Pour Narges Mohammadi, ce sera une journée hautement symbolique. Dimanche 10 décembre, alors que se tiendra à Oslo, en Norvège, la cérémonie de remise de son prix Nobel de la paix, la militante iranienne, emprisonnée dans son pays, entamera une nouvelle grève de la faim. Ce sont son frère et son époux qui ont annoncé son choix, lors d’une conférence de presse dans la capitale norvégienne ce samedi 9 décembre.
Témoignage exceptionnel
Farouche adversaire du port obligatoire du hijab pour les femmes et de la peine de mort en Iran, Narges Mohammadi cessera ainsi de s’alimenter «en solidarité avec la minorité religieuse» Bahaïe, dont deux figures dirigeantes observent elles aussi une grève de la faim. «Elle a dit “je vais commencer ma grève de la faim le jour où le prix m’est accordé et peut-être que le monde en entendra plus parler”», a expliqué l’époux de la militante de 51 ans, Taghi Rahmani. Plus importante minorité religieuse en Iran, la communauté Bahaïe y est la cible de discriminations dans de nombreux pans de la société, estiment ses représentants.
Combat contre l’oppression des femmes
De santé fragile, Narges Mohammadi avait déjà observé une grève de la faim de quelques jours début novembre pour obtenir le droit d’être transférée à l’hôpital sans se couvrir la tête. Récompensée par le Nobel en octobre pour «son combat contre l’oppression des femmes en Iran et sa lutte pour la promotion des droits humains et la liberté pour tous», la militante a été maintes fois arrêtée et condamnée ces dernières décennies. Elle est un des principaux visages du soulèvement «Femme, Vie, Liberté» en Iran.

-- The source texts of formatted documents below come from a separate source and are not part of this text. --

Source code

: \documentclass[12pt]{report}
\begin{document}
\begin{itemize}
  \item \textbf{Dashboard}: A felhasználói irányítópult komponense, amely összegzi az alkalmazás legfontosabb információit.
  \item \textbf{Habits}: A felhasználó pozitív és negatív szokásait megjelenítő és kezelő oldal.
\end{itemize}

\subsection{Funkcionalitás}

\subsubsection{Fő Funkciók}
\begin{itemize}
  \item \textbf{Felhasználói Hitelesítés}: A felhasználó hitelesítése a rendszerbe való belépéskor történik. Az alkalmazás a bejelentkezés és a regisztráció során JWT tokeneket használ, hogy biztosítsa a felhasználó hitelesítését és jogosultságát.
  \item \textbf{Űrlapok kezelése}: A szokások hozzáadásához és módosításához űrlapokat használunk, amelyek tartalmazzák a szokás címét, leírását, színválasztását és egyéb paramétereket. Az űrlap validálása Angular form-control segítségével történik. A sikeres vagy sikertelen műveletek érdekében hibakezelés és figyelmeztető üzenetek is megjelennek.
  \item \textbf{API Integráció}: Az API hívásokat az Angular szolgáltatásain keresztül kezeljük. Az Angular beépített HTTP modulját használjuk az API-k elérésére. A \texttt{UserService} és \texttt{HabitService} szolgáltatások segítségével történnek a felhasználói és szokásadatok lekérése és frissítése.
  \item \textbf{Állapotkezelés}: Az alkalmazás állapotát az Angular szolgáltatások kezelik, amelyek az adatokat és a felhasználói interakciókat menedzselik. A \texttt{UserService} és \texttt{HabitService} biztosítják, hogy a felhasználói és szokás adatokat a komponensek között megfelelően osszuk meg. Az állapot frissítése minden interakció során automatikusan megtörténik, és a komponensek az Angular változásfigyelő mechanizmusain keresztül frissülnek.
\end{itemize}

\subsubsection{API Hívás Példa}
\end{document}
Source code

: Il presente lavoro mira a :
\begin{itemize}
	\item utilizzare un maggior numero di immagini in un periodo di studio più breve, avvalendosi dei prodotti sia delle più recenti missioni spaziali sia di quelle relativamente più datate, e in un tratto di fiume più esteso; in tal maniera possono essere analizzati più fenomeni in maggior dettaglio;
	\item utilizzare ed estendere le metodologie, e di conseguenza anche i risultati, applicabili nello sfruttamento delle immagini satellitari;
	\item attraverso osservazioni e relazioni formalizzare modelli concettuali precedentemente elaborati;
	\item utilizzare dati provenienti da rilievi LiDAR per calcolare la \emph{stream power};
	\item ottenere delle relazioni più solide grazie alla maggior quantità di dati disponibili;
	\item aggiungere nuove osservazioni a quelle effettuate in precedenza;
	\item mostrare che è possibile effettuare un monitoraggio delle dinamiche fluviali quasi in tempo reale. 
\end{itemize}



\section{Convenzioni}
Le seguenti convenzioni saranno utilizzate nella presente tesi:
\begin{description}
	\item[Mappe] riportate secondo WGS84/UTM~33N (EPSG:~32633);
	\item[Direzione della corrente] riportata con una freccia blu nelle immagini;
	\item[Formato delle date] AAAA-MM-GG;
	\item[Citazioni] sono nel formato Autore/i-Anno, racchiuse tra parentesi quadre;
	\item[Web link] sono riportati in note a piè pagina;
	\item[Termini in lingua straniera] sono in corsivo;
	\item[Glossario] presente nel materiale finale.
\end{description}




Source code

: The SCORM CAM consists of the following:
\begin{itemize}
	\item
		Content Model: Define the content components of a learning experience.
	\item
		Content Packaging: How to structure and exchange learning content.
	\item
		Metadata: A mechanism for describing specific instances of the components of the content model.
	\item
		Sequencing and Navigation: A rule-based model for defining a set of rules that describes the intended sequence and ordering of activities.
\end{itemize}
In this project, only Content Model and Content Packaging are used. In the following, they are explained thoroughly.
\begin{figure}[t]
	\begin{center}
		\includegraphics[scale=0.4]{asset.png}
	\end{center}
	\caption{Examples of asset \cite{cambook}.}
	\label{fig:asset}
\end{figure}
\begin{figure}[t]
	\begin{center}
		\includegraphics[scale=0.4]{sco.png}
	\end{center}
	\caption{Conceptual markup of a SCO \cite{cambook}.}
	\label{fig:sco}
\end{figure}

Le mouvement, qui a vu des femmes tomber le voile, se couper les cheveux et manifester dans la rue, a été déclenché par la mort l’an dernier d’une jeune Kurde iranienne de 22 ans, Mahsa Amini, après son arrestation à Téhéran pour non-respect du strict code vestimentaire islamique. La contestation a été sévèrement réprimée.
Les parents et le frère de Mahsa Amini qui devaient recevoir, dimanche lors d’une cérémonie en France, le prix Sakharov décerné à la jeune femme à titre posthume, ont été interdits de quitter le territoire iranien, a annoncé ce samedi leur avocate en France.
«La victoire n’est pas facile mais elle est certaine»
Détenue depuis 2021 à la prison d’Evin de Téhéran, Narges Mohammadi sera, elle, représentée à la cérémonie d’Oslo par ses enfants jumeaux de 17 ans, Ali et Kiana, exilés en France depuis 2015 et qui n’ont plus vu leur mère depuis près de neuf ans. Tous deux ignorent s’ils la reverront en vie. «Pour ce qui est de la revoir en vie un jour, personnellement, je suis assez pessimiste», a confié Kiana lors de la conférence de presse. «La cause “Femme, Vie, Liberté”, la liberté en général et la démocratie valent la peine qu’on se sacrifie pour elles», a-t-elle souligné. «Peut-être que je la reverrai dans trente ou quarante ans, a-t-elle ajouté. Mais ce n’est pas grave car elle sera toujours dans nos cœurs.»
Portrait
Ali, lui, s’est au contraire dit «très, très optimiste» même si cela ne se produira sans doute «pas dans deux, cinq ou dix ans». «Je crois à notre victoire», a-t-il affirmé, avant de citer une nouvelle fois sa mère : «La victoire n’est pas facile mais elle est certaine.» Dimanche, lors de la cérémonie de remise du Nobel, en présence notamment de la famille royale norvégienne, les jumeaux liront un discours que leur mère a réussi à transmettre à sa famille depuis sa prison.